En el despacho del juez Henderson celebrábamos una reunión tres personas: el propio juez, un hombre negro que peinaba canas y que apenas abría la boca; Lorraine, la asistente social, y yo.

– No es una situación típica -estaba exponiendo Lorraine-. He visitado su domicilio y es tal como lo ha descrito la detective Pribek. La casa está limpia y los niños van a la escuela. No hay niños en edad preescolar. El menor tiene once años y los demás, catorce, dieciséis y diecisiete. Cuando estuve allí, la hermana se mostró amigable y cooperadora.

– ¿Y el padre? -preguntó el juez. Tenía una voz grave y agradable, como el rumor de un trueno en la lejanía.

– Va reponiéndose lentamente -le informó la asistente social-. Lo han trasladado de cuidados intensivos del hospital a una casa de convalecencia y su pronóstico es bueno. El problema más importante, ahora mismo, es la persistencia de los problemas de habla. La hija solicita la administración del patrimonio familiar.

El juez Henderson asintió con la cabeza.

– A través de un abogado, supongo -señaló.

– Efectivamente -asintió Lorraine.

Eché una mirada a los números romanos del reloj de pulsera del juez. Eran las tres y media. Todavía no estaba segura de mi papel en la reunión. Imaginaba que me necesitaban para que declarase lo que conocía de la situación familiar de los Hennessy, ya que había sido la autora del informe a los servicios de protección de niños en situación de riesgo. Sin embargo, hasta aquel momento, no me habían hecho una sola pregunta.

– Bien, parece que ha sido usted muy minuciosa, como siempre. -El juez se recostó en el respaldo de su asiento y se echó tan atrás que su coronilla casi calva desapareció prácticamente bajo una planta de un verde lustroso que estaba colocada en una estantería a su espalda-. Y aquí es donde entra en escena usted, detective Pribek.

Lorraine también se volvió hacia mí:

– Tenemos un programa piloto para situaciones en las que los menores que solicitan la emancipación son encomendados a la supervisión de un adulto adecuado durante un periodo de prueba.

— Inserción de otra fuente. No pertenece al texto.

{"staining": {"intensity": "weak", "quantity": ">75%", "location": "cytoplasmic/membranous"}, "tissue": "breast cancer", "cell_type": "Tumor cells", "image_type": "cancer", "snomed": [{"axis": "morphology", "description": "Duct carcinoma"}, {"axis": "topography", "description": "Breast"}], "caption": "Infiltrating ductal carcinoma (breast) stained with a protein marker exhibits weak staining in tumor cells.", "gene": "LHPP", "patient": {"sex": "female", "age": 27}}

Por supuesto, sólo se aplica en casos en los que el menor es considerado un buen candidato y no existen parientes adultos que puedan desempeñar este papel.

– ¿Quiere que sea custodia de los menores Hennessy? -pregunté.

– No se trata exactamente de una función de custodia. Más bien sería una observadora vigilante -me corrigió Lorraine.

– No tengo formación de asistente social.

– Pero es una profesional de la seguridad ciudadana, una persona responsable, y parece que ha tenido más contacto con esos jóvenes que ninguna otra persona. -Tras una pausa, Lorraine prosiguió-: Marlinchen Hennessy es una candidata excelente para el programa y apenas quedan unas semanas para que alcance la mayoría de edad. No nos agrada del todo que los menores vivan por su cuenta durante este periodo, pero enviarlos a instituciones de acogida parece…, en fin, parece ridículo.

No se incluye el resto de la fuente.